▶ _SUPPLIED DATA_
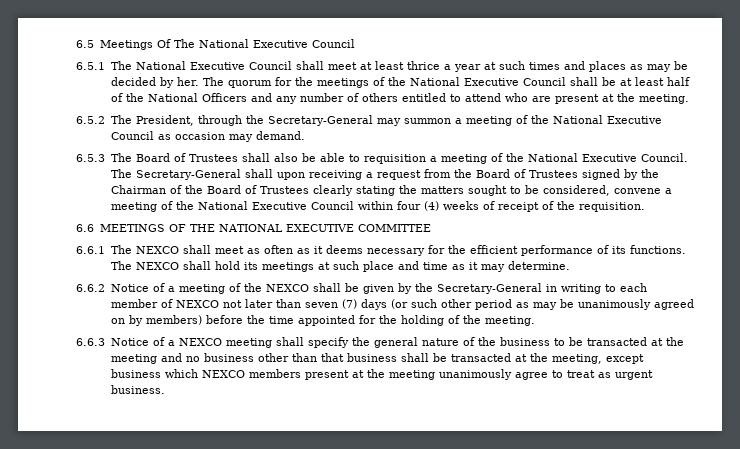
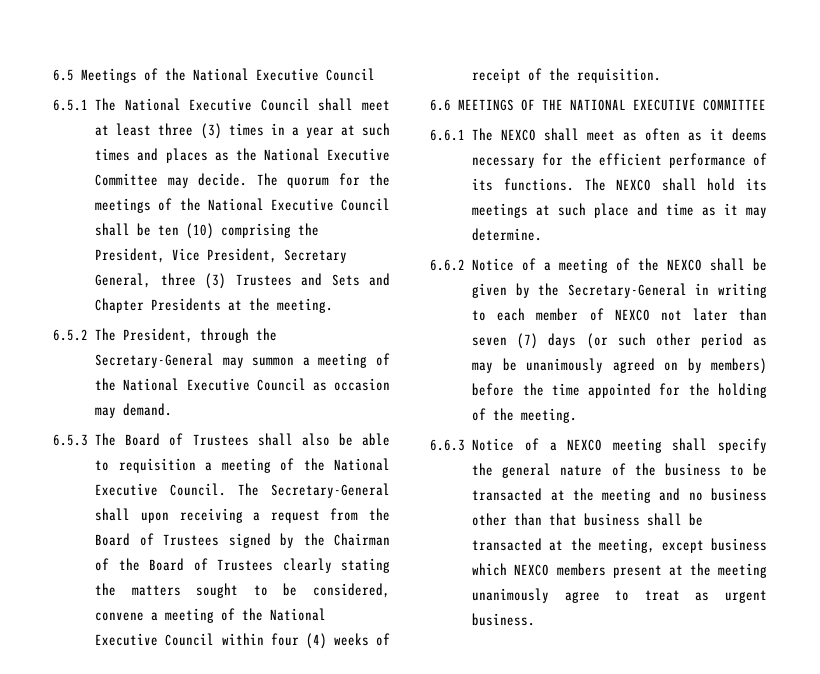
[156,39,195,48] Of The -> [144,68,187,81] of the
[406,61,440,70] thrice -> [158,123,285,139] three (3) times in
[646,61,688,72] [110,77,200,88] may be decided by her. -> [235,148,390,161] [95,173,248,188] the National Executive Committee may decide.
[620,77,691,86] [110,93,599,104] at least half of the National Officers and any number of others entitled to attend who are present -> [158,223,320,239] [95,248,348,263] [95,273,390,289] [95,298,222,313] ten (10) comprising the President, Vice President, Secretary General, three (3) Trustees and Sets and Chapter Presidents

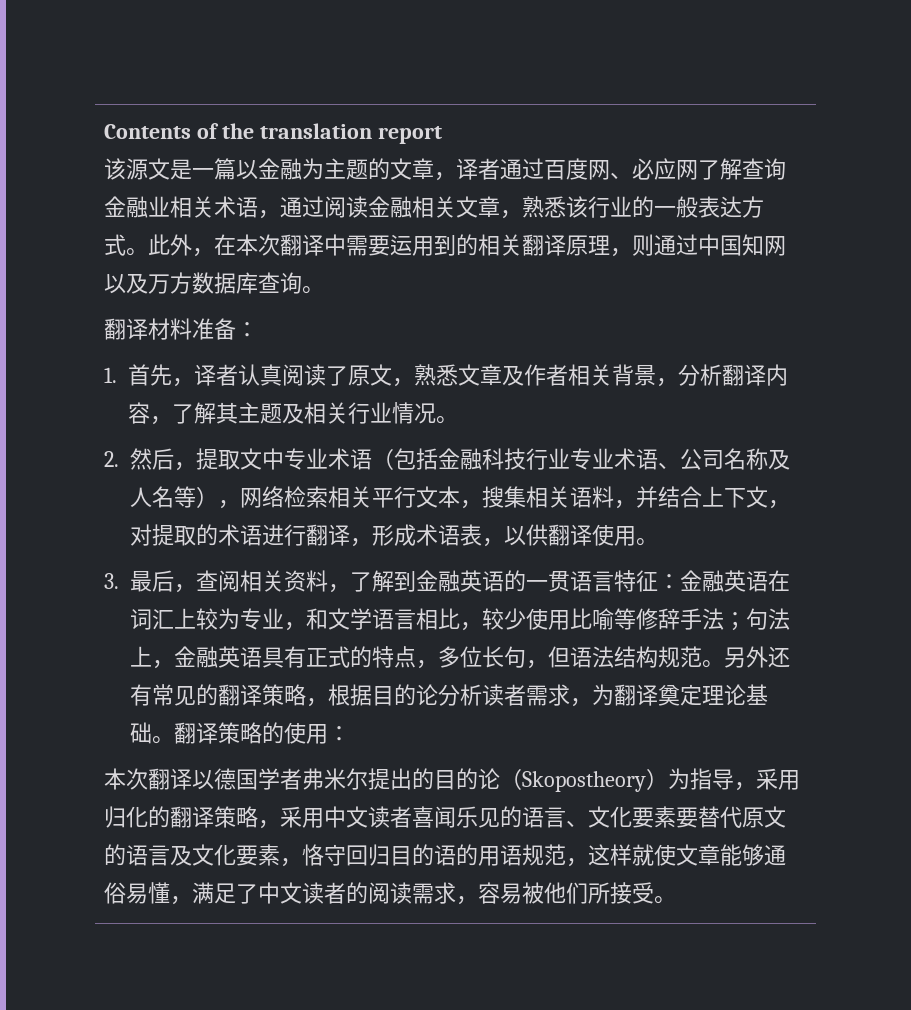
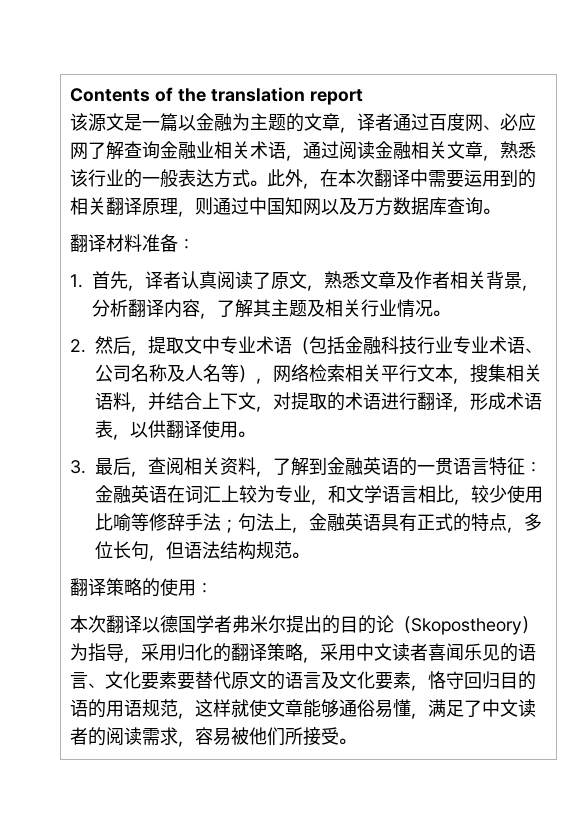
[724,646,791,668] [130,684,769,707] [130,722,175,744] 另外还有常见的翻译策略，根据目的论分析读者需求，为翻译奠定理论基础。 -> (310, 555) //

▶ _ACTION ITEM_
In your copy, leave out the pictures and reproduce the material above exactly.

▶ _SOLUTION BELOW_
[156,39,195,48] Of The -> [144,68,187,81] of the
[406,61,440,70] thrice -> [158,123,285,139] three (3) times in
[646,61,688,72] [110,77,200,88] may be decided by her. -> [235,148,390,161] [95,173,248,188] the National Executive Committee may decide.
[620,77,691,86] [110,93,599,104] at least half of the National Officers and any number of others entitled to attend who are present -> [158,223,320,239] [95,248,348,263] [95,273,390,289] [95,298,222,313] ten (10) comprising the President, Vice President, Secretary General, three (3) Trustees and Sets and Chapter Presidents

[724,646,791,668] [130,684,769,707] [130,722,175,744] 另外还有常见的翻译策略，根据目的论分析读者需求，为翻译奠定理论基础。 -> (310, 555) //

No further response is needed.